Use the CLI with a configured model profile. The example starts from a public govinfo.gov PDF URL.

Run it from the CLI

web agent \
  --url https://www.govinfo.gov/content/pkg/BUDGET-2025-BUD/pdf/BUDGET-2025-BUD.pdf \
  --allow-domain govinfo.gov \
  "Confirm whether the public PDF is reachable. Return the visible document title or metadata, final URL, and whether a downloadable artifact was captured. Do not navigate away from govinfo.gov."

Expected output

Public PDF check

Title or metadata: ...
Final URL: https://www.govinfo.gov/content/pkg/BUDGET-2025-BUD/pdf/BUDGET-2025-BUD.pdf
Artifact captured: yes/no

Build it into an app

const result = await agent.run({
  startUrl: "https://www.govinfo.gov/content/pkg/BUDGET-2025-BUD/pdf/BUDGET-2025-BUD.pdf",
  goal:
    "Confirm whether the public PDF is reachable. Return document metadata, final URL, and whether a downloadable artifact was captured.",
});

await saveReportEvidence({
  status: result.status,
  text: result.text,
  artifacts: result.artifacts,
});

Production notes

  • Domain policy: govinfo.gov.
  • Treat downloaded files as untrusted input.
  • Store artifact IDs and source URLs with the job.
  • Do not put bulky file contents in a final answer.

Inspect

  • Artifacts for captured file evidence.
  • Recording for replay.
  • Status if the PDF fails to load.
  • Debug UI for visible document state.

Cleanup

The CLI agent closes browsers it creates.
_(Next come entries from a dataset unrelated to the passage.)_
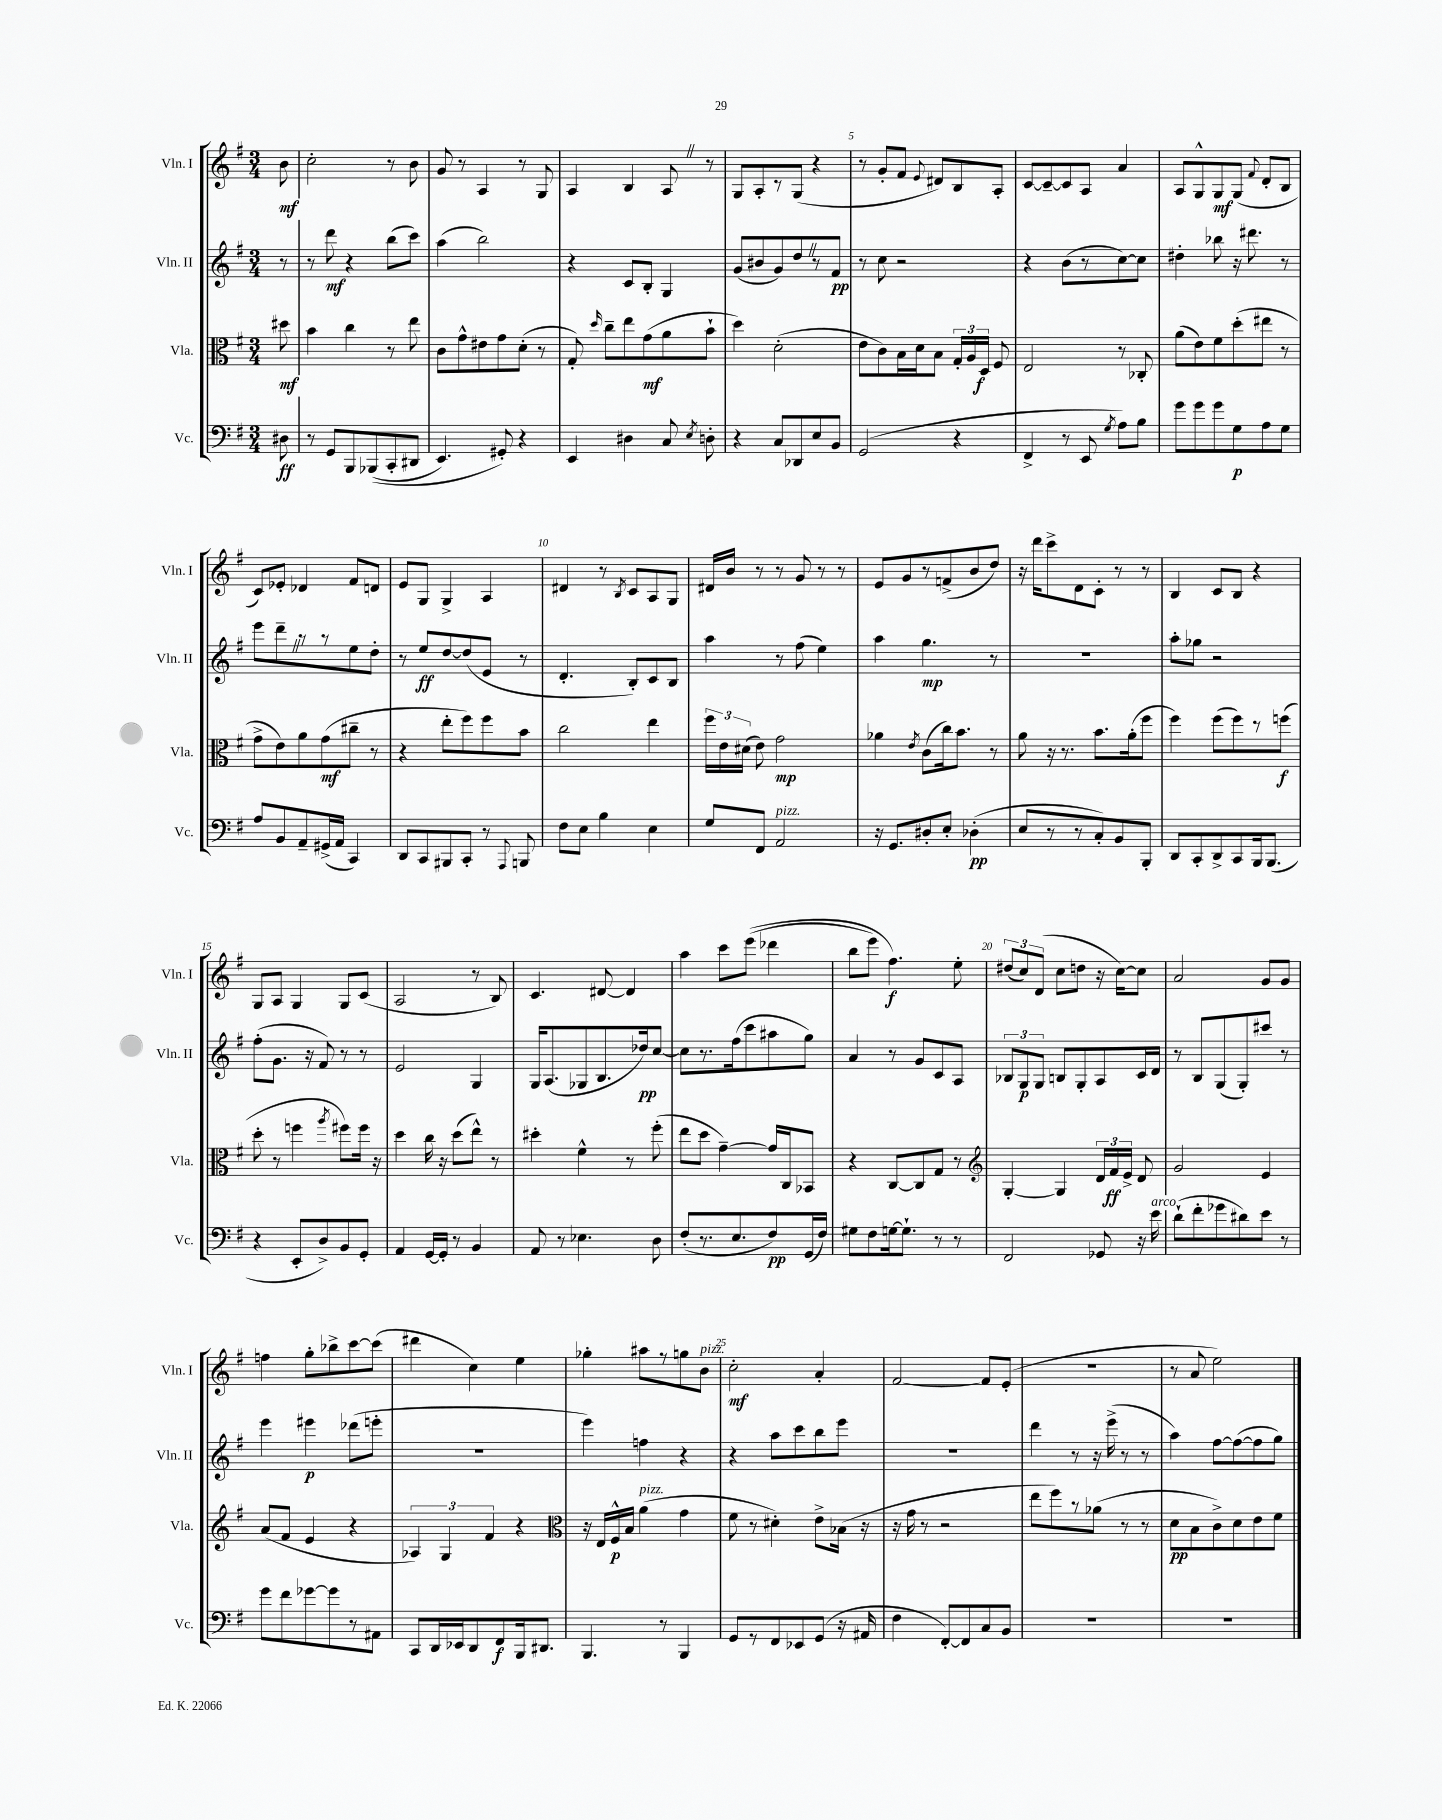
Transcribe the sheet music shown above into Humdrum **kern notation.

**kern	**kern	**kern	**kern
*staff4	*staff3	*staff2	*staff1
*clefF4	*clefC3	*clefG2	*clefG2
*k[f#]	*k[f#]	*k[f#]	*k[f#]
*M3/4	*M3/4	*M3/4	*M3/4
8D#	8dd#	8r	8b
=	=	=	=
8r	4b	8r	2cc'
8GG	.	8ddd	.
8BBB	4cc	4r	.
&((8BBB-	.	.	.
8CC'	8r	(8bb	8r
8DD#	8ee	8ccc)	8b
=	=	=	=
4.EE)	8c	(4aa	8g
.	8g^^	.	8r
.	8e#	2bb)	4A
8GG#'&)	8g	.	.
4r	(8d'	.	8r
.	8r	.	8G
=	=	=	=
4EE	8G')	4r	4A
.	16qqdd	.	.
.	8cc~	.	.
4D#	8ee	8c	4B
.	(8g	8B'	.
8C	8a	4G	8A
8qE	.	.	.
8D'	8b`	.	8r
=	=	=	=
4r	4dd)	(8g	8G
.	.	8b#	8A'
8C	(2d'	8g)	8r
8DD-	.	8dd	(8G
8E	.	8r	4r
8BB	.	8f#	.
=	=	=	=
(2GG	8e	8r	8r
.	8c)	8cc	8g'
.	16B	2r	8f#
.	16d	.	.
.	.	.	8qqe
.	8B	.	8d#)
4r	24G'	.	8B
.	24A	.	.
.	24D	.	.
.	8F#	.	8A'
=	=	=	=
4FF#^	2E	4r	[8c
.	.	.	8c~_
8r	.	(8b	8c]
8EE	.	8r	8A
8qG	.	.	.
8A)	8r	[8cc)	4a
8B	8C-'	8cc]	.
=	=	=	=
8g	(8a	4dd#'	8A
8g	8e)	.	8G^^
8g	8f#	8bb-	8G
8G	(8dd'	16r	(8G
.	.	8.ddd#	.
.	.	.	8qqf#
8A	8ee#	.	8d'
8G	8r	8r	8B
=	=	=	=
8A	8g^	8eee	8c)
8BB	8e)	8ddd~	8e-'
8AA~	8a	8r	4d-
(16GG#^	(8g	8r	.
16AA	.	.	.
4CC)	8cc#~	8ee	8f#
.	8r	8dd'	8d
=	=	=	=
8DD	4r	8r	8e
8CC	.	8ee	8G
8BBB#	8ee'	[8dd	4G^
8CC'	8ff#)	(8dd]	.
8r	8ff#	8e	4A
8qqAAA	.	.	.
8BBB	8b	8r	.
=	=	=	=
8F#	2cc	4.d'	4d#
8E	.	.	.
4B	.	.	8r
.	.	.	8qB
.	.	8B')	8c
4E	4ee	8c	8A
.	.	8B	8G
=	=	=	=
8G	24ff#	4aa	16d#
.	24e	.	.
.	.	.	16b
.	(24d#	.	.
8FF#	8e)	.	8r
2AA	2g	8r	8r
.	.	(8ff#	8g
.	.	4ee)	8r
.	.	.	8r
=	=	=	=
16r	4a-	4aa	8e
8.GG	.	.	.
.	.	.	8g
.	8qe	.	.
8D#'	(8c	4.gg	8r
8E'	16cc)	.	(8f^
.	8.b	.	.
(4D-'	.	.	8b
.	8r	8r	8dd)
=	=	=	=
8E	8a	2.r	16r
.	.	.	16ddd
8r	16r	.	8ccc^
.	8.r	.	.
8r	.	.	8d
8C')	8.b	.	8c'
8BB	.	.	8r
.	(16a'	.	.
8BBB'	8ff#	.	8r
=	=	=	=
8DD	4ff#)	8aa'	4B
8CC'	.	8gg-	.
8DD^	(8ff#	2r	8c
8CC	8ff#)	.	8B
16BBB	8r	.	4r
(8.BBB	.	.	.
.	(8ff	.	.
=	=	=	=
4r	8dd'	(8ff#'	8G
.	8r	8.g	8A
8EE'	4ff	.	4G
.	.	16r	.
8D^)	.	8f#)	.
.	8qaa	.	.
8BB	8ff#)	8r	8G
8GG'	16ff#	8r	(8c
.	16r	.	.
=	=	=	=
4AA	4dd	2e	2A
[16GG	16cc	.	.
16GG']	16r	.	.
8r	(8dd	.	.
4BB	8ee^^)	4G	8r
.	8r	.	8B)
=	=	=	=
8AA	4dd#'	16G	4.c
.	.	(8.A	.
8r	.	.	.
4.E-	4f#^^	8G-	.
.	.	8.B	[8d#
.	8r	.	4d#]
.	.	16dd-)	.
8D	(8ff#'	[8cc	.
=	=	=	=
(8F#'	8ee	8cc]	4aa
8.r	8dd	8.r	.
.	[4g~)	.	8ccc
8.E	.	(16ff#	.
.	.	8ccc	&((8eee
8F#)	16g]	8aa#	4ddd-
.	16C	.	.
(16GG	8BB-	8gg)	.
16F#)	.	.	.
=	=	=	=
8G#	4r	4a	8bb
8F#	.	.	8eee)
[16G	[8C	8r	4.ff#&)
8.G`]	.	.	.
.	8C]	8g	.
8r	8G	8c	.
8r	8r	8A	8ee'
=	=	=	=
*	*clefG2	*	*
2FF#	[4G'	12B-	(12dd#
.	.	12G	12cc)
.	.	12G	(12d
.	4G]	8B	8cc
.	.	8G'	8dd
8GG-	24d	8A	16r
.	24f#	.	.
.	.	.	[16cc)
.	24e^	.	.
16r	8d	16c	8cc]
16e	.	16d	.
=	=	=	=
(8d`	2g	8r	2a
8f#'	.	8B	.
8g-	.	(8G	.
8d#)	.	8G')	.
8e	4e	8ccc#	8g
8r	.	8r	8g
=	=	=	=
8g	(8a	4eee	4ff
8f#	8f#	.	.
[8g-	4e	4eee#	8gg'
8g-]	.	.	8bb-^
8r	4r	(8ddd-	[8ccc
8AA#	.	8eee'	(8ccc]
=	=	=	=
8CC	6A-)	2.r	4ddd#
16DD	.	.	.
.	6G	.	.
16EE-	.	.	.
8DD	.	.	4cc)
.	6f#	.	.
8FF#	.	.	.
16BBB	4r	.	4ee
8.DD#	.	.	.
=	=	=	=
*	*clefC3	*	*
4.BBB	16r	4eee)	4gg-'
.	16E	.	.
.	16F#^^	.	.
.	16B	.	.
.	(4a	4ff	8aa#
8r	.	.	8r
4BBB	4g	4r	8gg
.	.	.	8b
=	=	=	=
8GG	8f#	4r	2cc'
8r	8r	.	.
8FF#	4d#')	8aa	.
8EE-	.	8ccc	.
(8GG	8e^	8bb	4a'
16r	(16B-	8eee	.
16AA#	16r	.	.
=	=	=	=
4F#	16r	2.r	[2f#
.	16g	.	.
.	8r	.	.
[8FF#')	2r	.	.
8FF#]	.	.	.
8C	.	.	8f#]
8BB	.	.	(8e'
=	=	=	=
2.r	8ee	4ddd	2.r
.	8ff#)	.	.
.	8r	8r	.
.	(8a-	16r	.
.	.	(16eee^	.
.	8r	8r	.
.	8r	8r	.
=	=	=	=
2.r	8d	4aa)	8r
.	8B	.	8a
.	8c^)	[8ff#	2ee)
.	8d	(8ff#_	.
.	8e	8ff#]	.
.	8f#	8gg)	.
==	==	==	==
*-	*-	*-	*-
If you saved downloaded files locally, delete or archive them according to your retention policy.

Common failures

  • If the PDF viewer opens but no download is captured, use the final URL and visible metadata as evidence.
  • If the file is large or slow, keep file processing outside the agent response and hand the artifact to deterministic code.